今日續論「立委減半」及「單一選區兩票制」。
立法委員總額一一三人,其中七十三人由各縣市直選,一區一人;此制對政黨提名、選舉文化以及立法院運作等各方面均有重大影響,自與憲政發展關係密切,值得探討。

由於席次太少,以總人口數計算,平均約三十餘萬人才能選出一人,則選區劃分將相對擴大,有許多縣市甚至在實際上係以全縣市為一區,因此與地方首長的選舉區相互重疊。如此一來,政黨提名候選人時,地方派系人脈、樁腳、財力等等,恐怕仍將是最重要的考量因素。這種類型的人物若當選相當幅度的席次,會產生什麼樣的國會文化,自不待言;何況,這種大選區、少名額的選制,亦很難選出勞工或環保等特殊利益的代言人。而且,一區當選一人,若演出多頭競爭而採相對多數制當選,亦極易演成激烈對抗,爭議性的競選手段勢所難免。

另一方面,不分區的政黨比例席次又太少,總共僅三十四席,即使大黨可能也僅當選十餘席而已,其中婦女名額又不得低於二分之一;因此,縱然有相當實力的政黨想以不分區的名額來調和直選席位的過度「地方化」與「庸俗化」,但就立法院的全局來看亦是杯水車薪,無濟於事;甚至,如昨日社論所指出,小黨的不分區席次反而可能是意識形態強烈的人選,更無調和作用。因此,欲以改變選制來革除國會弊端的構想,亦即希望藉新制來汰除黑金、地方派系及激進人物的想法,未必能夠如願。

再談立法委員總額一一三人,對立委政治地位的影響,以及對立法院議事運作的衝擊。新憲實施後,不但那七十三名區域立委皆是各選區中唯一的國會議員,且整個中央政府中,亦僅總統和一一三名立法委員為選舉產生;其餘四權包括行政院長以下的全體部會首長和政務副首長,及司法、考試、監察三院的政治任命人員等最重要的中央官職,均不具民意基礎。兩者相較,顯失平衡,這將使一一三名立法委員的政治份量大為上升。

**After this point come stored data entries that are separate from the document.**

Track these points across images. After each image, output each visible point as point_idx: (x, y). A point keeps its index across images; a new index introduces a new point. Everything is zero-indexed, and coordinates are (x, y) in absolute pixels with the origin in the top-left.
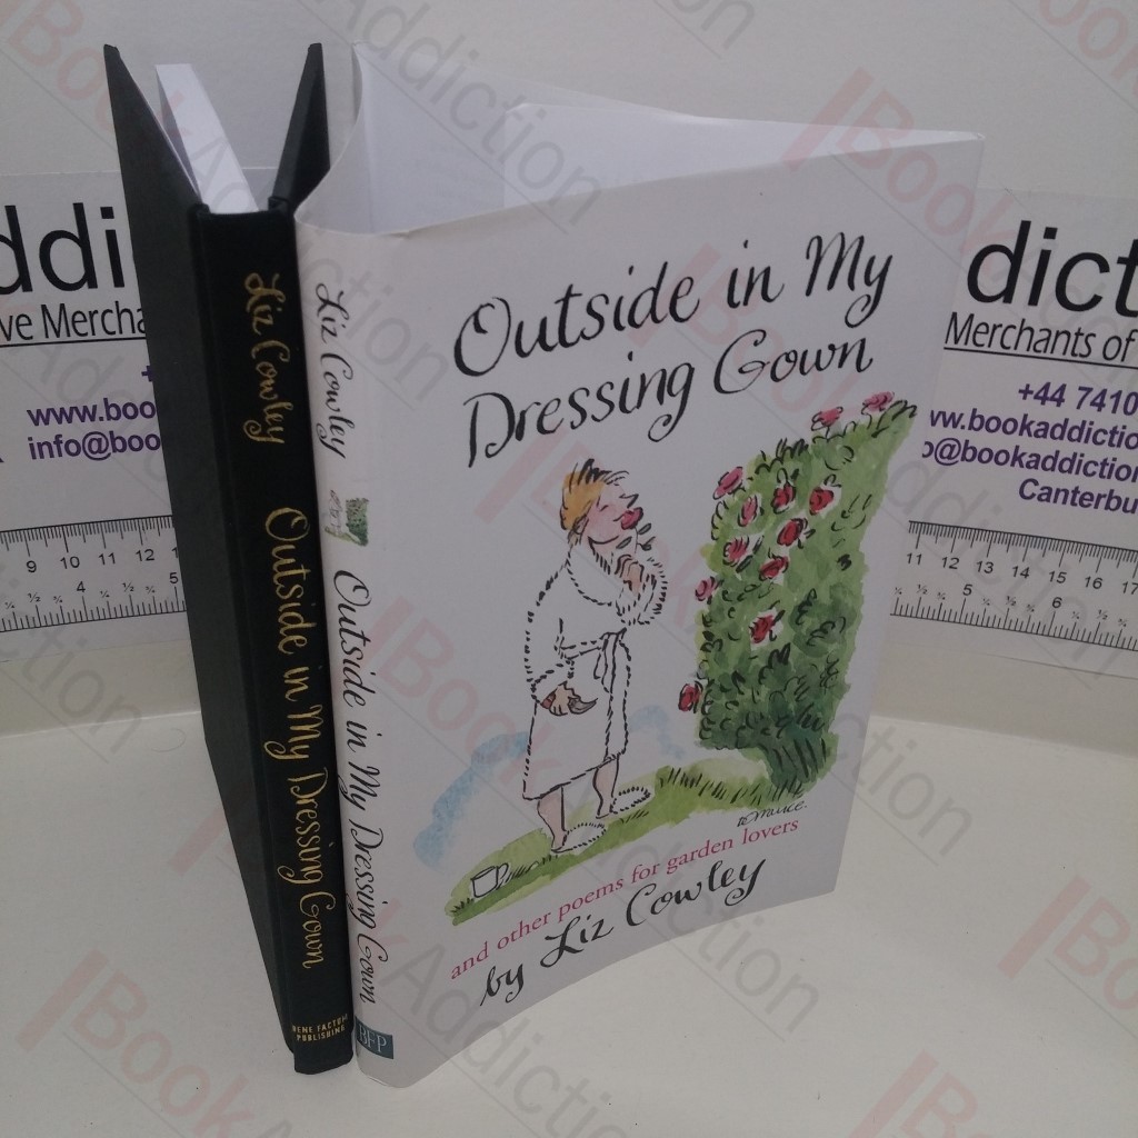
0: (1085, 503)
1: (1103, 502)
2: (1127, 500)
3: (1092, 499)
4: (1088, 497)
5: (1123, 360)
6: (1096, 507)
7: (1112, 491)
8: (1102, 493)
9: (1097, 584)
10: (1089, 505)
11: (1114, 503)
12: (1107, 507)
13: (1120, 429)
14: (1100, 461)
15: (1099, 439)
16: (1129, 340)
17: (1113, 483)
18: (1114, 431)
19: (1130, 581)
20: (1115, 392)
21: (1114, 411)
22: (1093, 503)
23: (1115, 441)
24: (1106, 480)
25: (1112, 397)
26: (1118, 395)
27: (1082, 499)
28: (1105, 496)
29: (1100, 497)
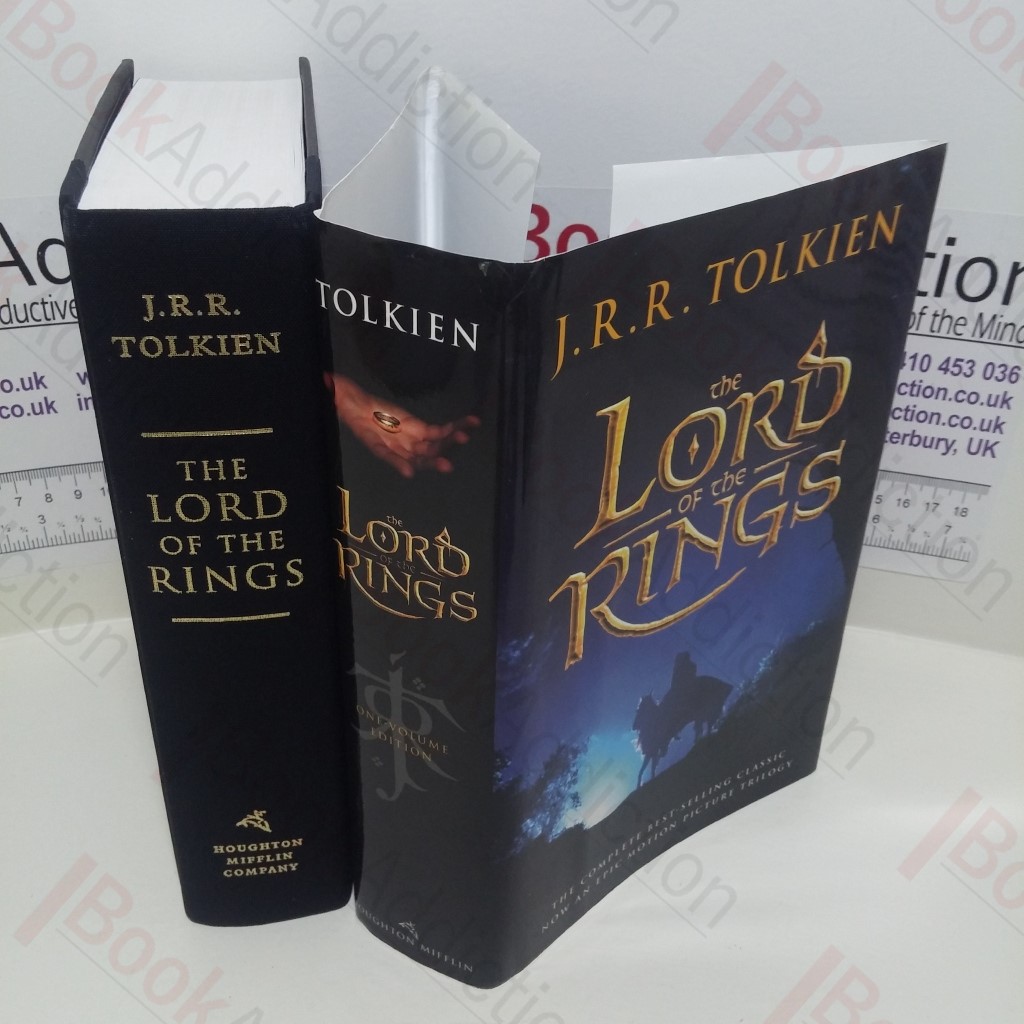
0: (894, 440)
1: (908, 439)
2: (926, 437)
3: (898, 438)
4: (896, 436)
5: (917, 329)
6: (903, 443)
7: (914, 431)
8: (907, 433)
9: (906, 503)
10: (897, 442)
11: (916, 440)
12: (911, 444)
13: (917, 383)
14: (903, 407)
15: (902, 391)
16: (922, 314)
17: (913, 425)
18: (913, 385)
19: (931, 501)
20: (912, 355)
21: (913, 369)
22: (900, 440)
23: (915, 392)
24: (908, 422)
25: (911, 357)
26: (914, 357)
27: (891, 437)
28: (908, 435)
29: (905, 435)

這一一三名立法委員,只要四分之一以上即二十九人就有領土變更提案權、罷免總統的提案權和修憲提案權;二分之一以上即五十七人就有彈劾總統的提案權,與通過司法、考試及監察三院人事的同意權,以及否決行政院覆議案的權力。其他的憲法上權力即使略而不論,僅就以上的權力而言,就極易藉以覆雨翻雲、興風作浪。屆時,解嚴後持續至今的「超級大總統」,勢將面臨一一三名「超級大立委」的挑戰;如果未來憲政仍陷於總統制、內閣制不清不楚的狀態,政局的不可測性必將升高。

至於立法院的運作方面,倘若仍照現制設十二個委員會,一人參加一委員會,則一一三人分配起來,平均每個委員會連十個人都不到。而十人不到的委員會,開會門檻極低,寥寥三、四人就操有重大法案和預算的決定權;生殺予奪,何等可怕?不僅如此,由於立委人數銳減,權力暴增,更將使行政部門或利益團體遊說的對象亦大為減少,而遊說者和立委的互動也將更為緊密。萬一出現門庭若市、暮夜苞苴的景象,將會產生什麼後果,令人不敢想像。況且,若再考慮總統和立法院之間發生政治對抗時,進行政治收編或收買所需的人數亦大為減少,更易釀生政治醜聞;倘係如此,恐怕也會傷害人民對民主憲政的信心。

另須考慮的是未來小黨在立法院的處境。新制使小黨不易在區域直選勝出,而較有可能在不分區獲得少數席位。倘若立法院的大黨以「協商」來決定一切,小黨就根本沒有參與的機會;屆時小黨別無選擇,恐只有採取激烈的杯葛手段,以凸顯立場。「政治少數」的抑鬱在新制中如何紓解,也可能會成為新的問題。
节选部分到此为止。